The Federal Trade Commission Issues 2018 Annual Updates to the United States Pre-Merger Notification (HSR) and Interlocking Directorates Thresholds
V&E Antitrust Transactional Update E-communication, January 30, 2018
The Federal Trade Commission (FTC) has revised the thresholds that govern pre-merger notification requirements under the Hart-Scott-Rodino Antitrust Improvements Act of 1976, as amended (HSR Act), as well as the thresholds for interlocking directorates under Section 8 of the Clayton Act. The new HSR Act thresholds will become effective for all transactions closing on or after February 28, 2018.
HSR Act Thresholds
The HSR Act requires
parties to transactions that meet the statutory thresholds to file notification
with the FTC and Department of Justice, and abide by a waiting period before
completing the transaction. The statutory thresholds are revised each year. On
January 26, 2018, the FTC announced the revised thresholds for 2018.
Under the revised
thresholds, parties to a transaction with a value of less than $84.4 million (increased
from the 2017 threshold of $80.8 million) need not submit a notification or
observe a waiting period. In contrast, parties must file notification with the
federal antitrust agencies and observe the HSR Act waiting period, unless
otherwise exempt, if the value of the transaction is greater than $337.6
million (increased from the 2017 threshold of $323 million). Further, parties
to a transaction valued between $84.4 million and $337.6 million must file
notification, unless otherwise exempt, if one party to the transaction has
annual net sales or assets of $168.8 million and the other party to the
transaction has annual net sales or assets of $16.9 million (increased from 2017
thresholds of $161.5 million and $16.2 million, respectively).
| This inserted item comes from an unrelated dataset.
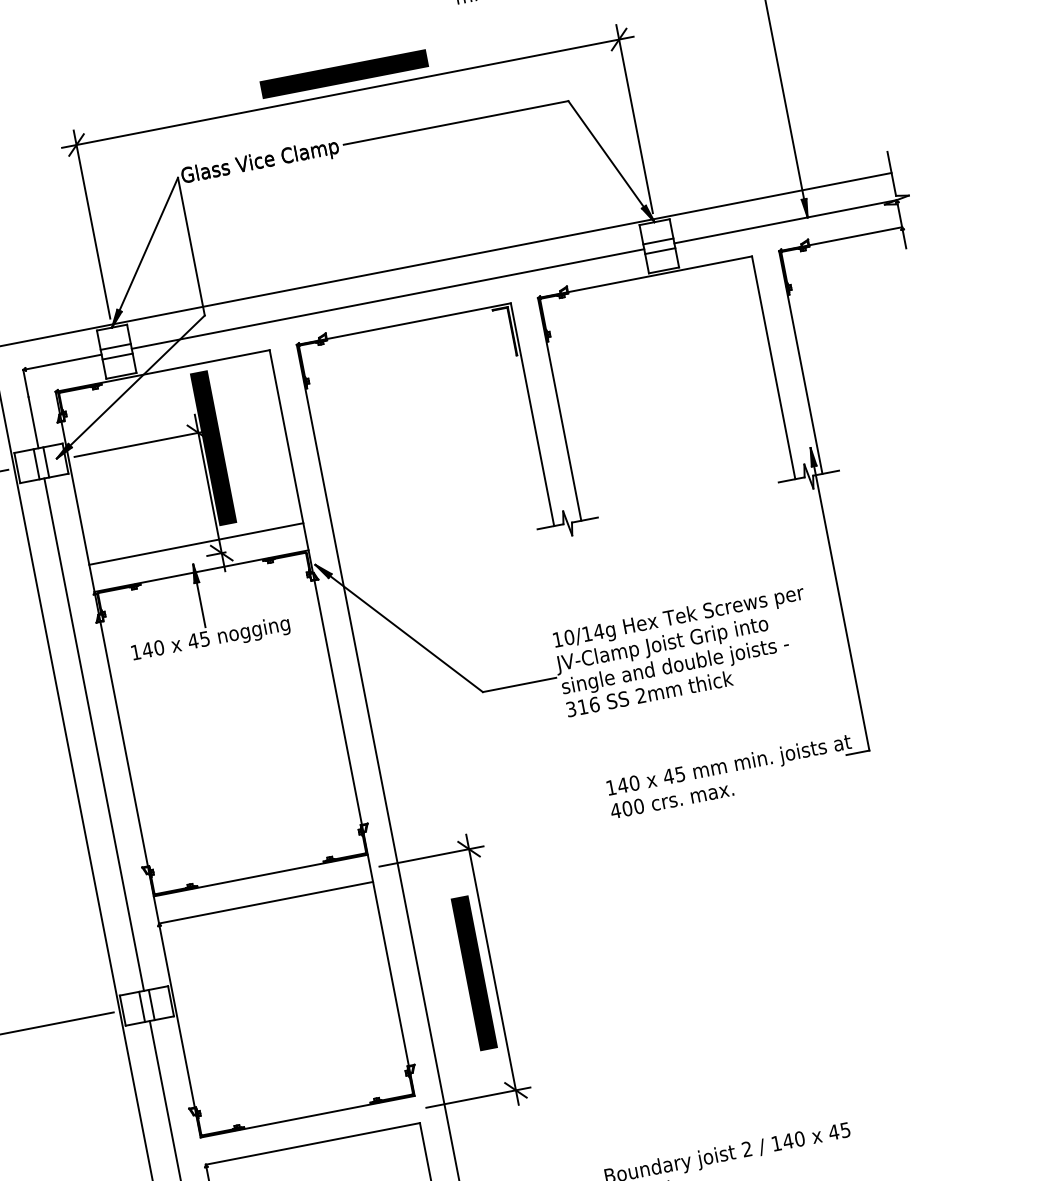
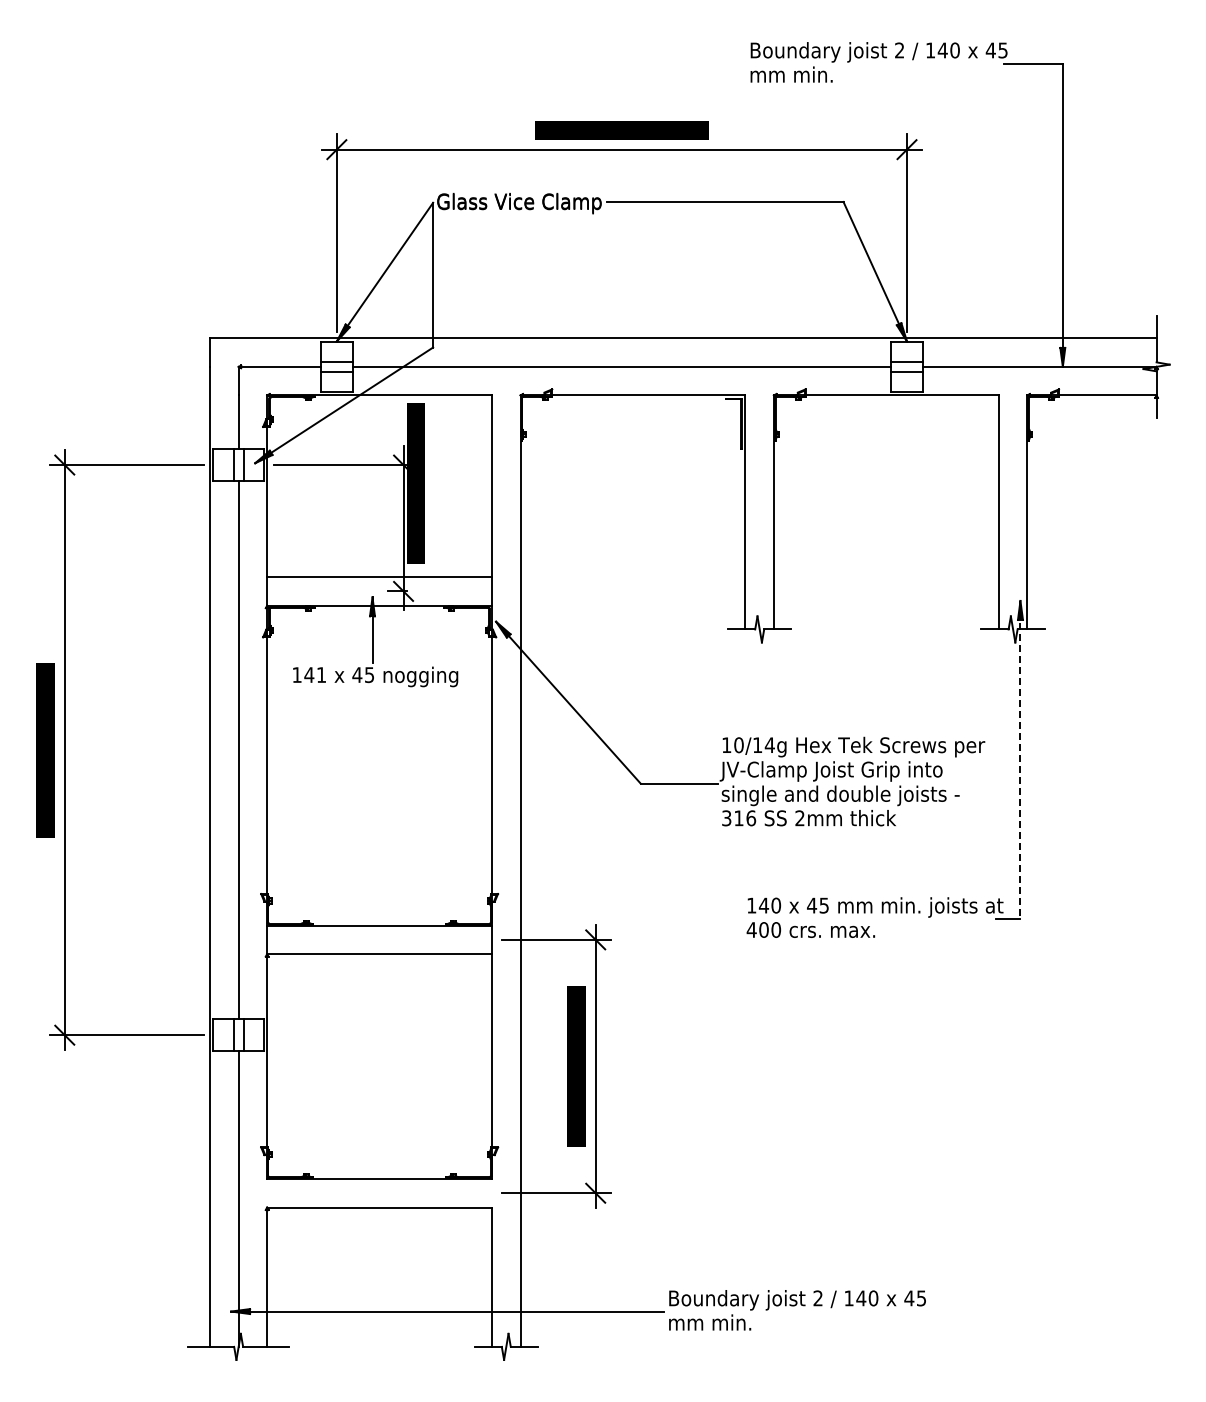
line: (839, 598) -> (1020, 759), solid -> dashed
text: (159, 648) -> (321, 675), 140 -> 141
Clayton Act Section 8 Thresholds
Section 8 of the Clayton
Act prohibits corporations that compete from having common directors if the
companies have revenue that exceeds the statutory threshold, which is revised
annually. Under the new thresholds for 2018, companies will have to abide by
the prohibitions of Section 8 if each has capital, surplus, and undivided
profits aggregating more than $34,395,000.
statute provides an exemption if either of the corporations’ “competitive
sales,” which is defined as revenue from products/services sold in competition
with the other corporation, is below an annually adjusted threshold. Under the
2018 thresholds, corporations will be exempt from the requirements of Section 8
of the Clayton Act if either corporation has competitive sales less than
$3,439,500. We also remind you that Section 8 does not apply if either
corporation has competitive sales of less than 2 percent of its total revenue;
or each corporation has competitive sales of less than 4 percent of total
revenue. These percentage thresholds are not adjusted annually.